* _Stated task 1_
Could you repeat, word for word, the part of the marble-slab cutting editorial that begins at "Rendered from the" and stops after "size $a \times b$."?
* _Stated task 2_
Could you keep writing the marble-slab cutting editorial, picking up right after its last sentence?

* _Selection_
--- begin ---

This archive entry does not include a standalone statement file or a dedicated statement section in solution.tex.

The statement is not mirrored as a separate asset in this archive. The editorial and source files remain available below.

Editorial

Rendered from the copied solution.tex file. The original TeX source remains available below.

Problem Statement Summary

Given a rectangular marble slab of size $W \times H$ ($W, H \le 600$) and $N$ desired piece sizes $(w_i, h_i)$, cut the slab by making full-width or full-height cuts (each cut traverses the entire current piece). Minimize the total wasted area (area not covered by any desired piece).

Solution: 2D DP on Rectangle Dimensions

Recurrence

Every cut splits a rectangle into two sub-rectangles. Define $\mathrm{dp}[a][b]$ = minimum waste when optimally cutting a rectangle of size $a \times b$.

\[ \mathrm{dp}[a][b] = \min\Bigl( \min_{\substack{w \in \mathcal{W} \\ 0 < w < a}} \bigl(\mathrm{dp}[w][b] + \mathrm{dp}[a{-}w][b]\bigr),\; \min_{\substack{h \in \mathcal{H} \\ 0 < h < b}} \bigl(\mathrm{dp}[a][h] + \mathrm{dp}[a][b{-}h]\bigr) \Bigr) \] where $\mathcal{W}$ and $\mathcal{H}$ are the sets of widths and heights appearing among the desired pieces.

--- end ---

* _Data block_
--- begin ---

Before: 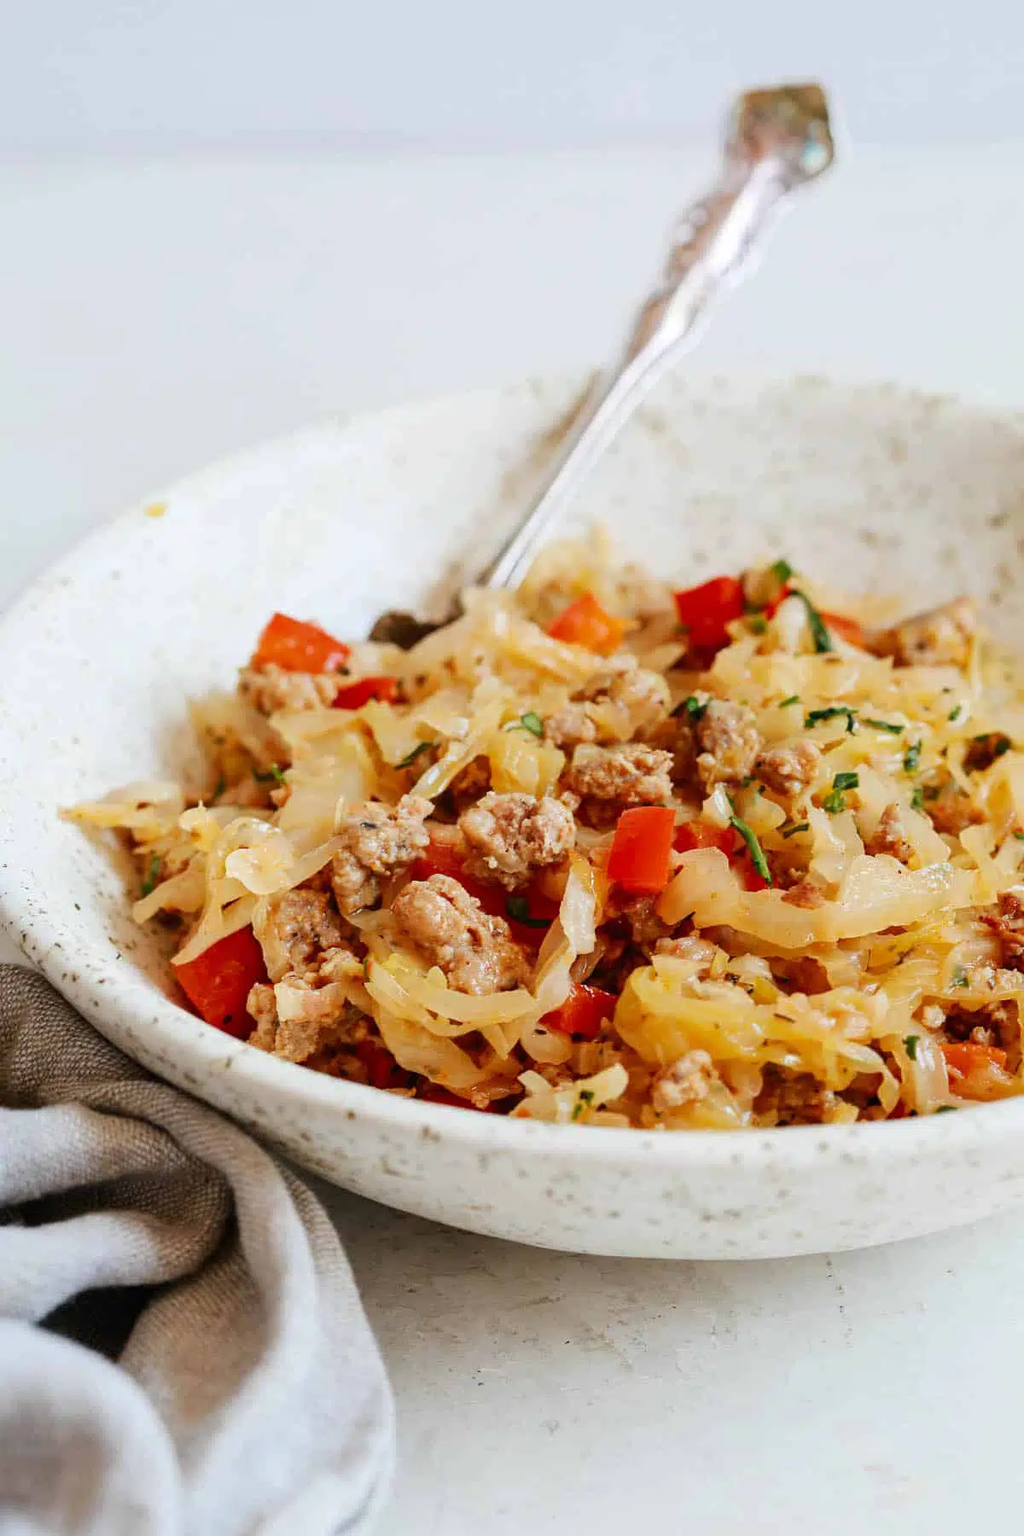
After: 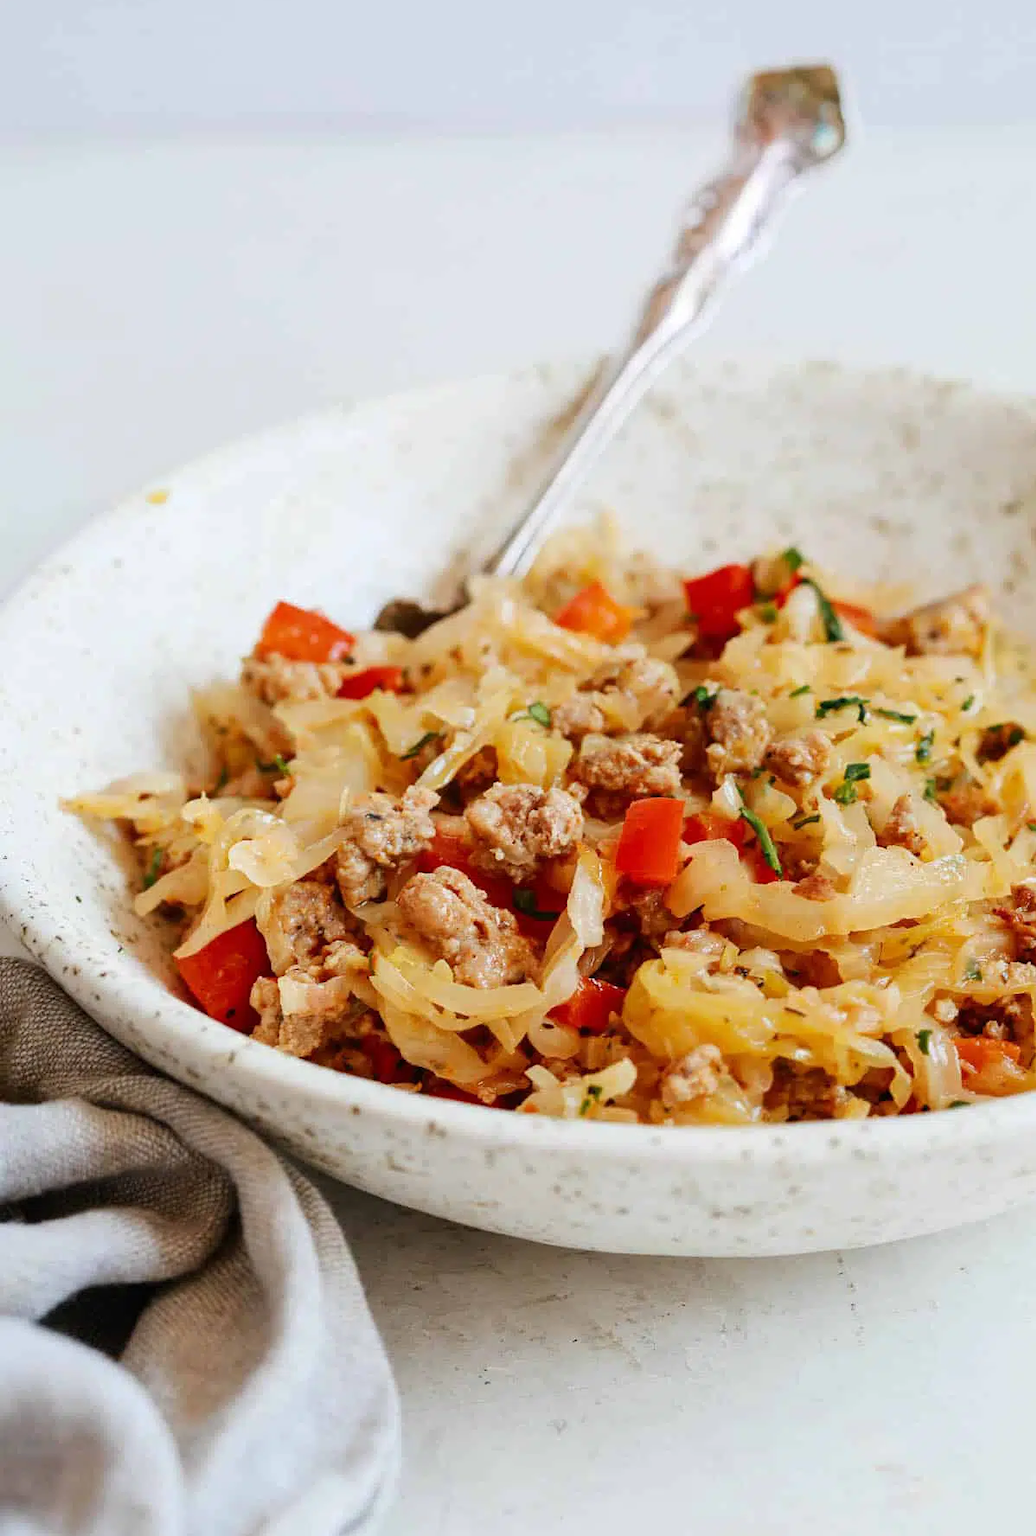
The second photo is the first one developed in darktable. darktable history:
crop: top 1.284%, right 0.016%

--- end ---

* _Final result 1_
Rendered from the copied solution.tex file. The original TeX source remains available below.

Problem Statement Summary

Given a rectangular marble slab of size $W \times H$ ($W, H \le 600$) and $N$ desired piece sizes $(w_i, h_i)$, cut the slab by making full-width or full-height cuts (each cut traverses the entire current piece). Minimize the total wasted area (area not covered by any desired piece).

Solution: 2D DP on Rectangle Dimensions

Recurrence

Every cut splits a rectangle into two sub-rectangles. Define $\mathrm{dp}[a][b]$ = minimum waste when optimally cutting a rectangle of size $a \times b$.

* _Final result 2_
Base cases: $\mathrm{dp}[a][b] = a \cdot b$ (all waste) unless $(a, b)$ matches a desired piece, in which case $\mathrm{dp}[a][b] = 0$.

Lemma (Cut position restriction).

It suffices to cut only at positions in $\mathcal{W}$ (for vertical cuts) or $\mathcal{H}$ (for horizontal cuts). Cutting at any other position cannot produce a desired piece boundary, so it cannot reduce waste below what these cuts achieve.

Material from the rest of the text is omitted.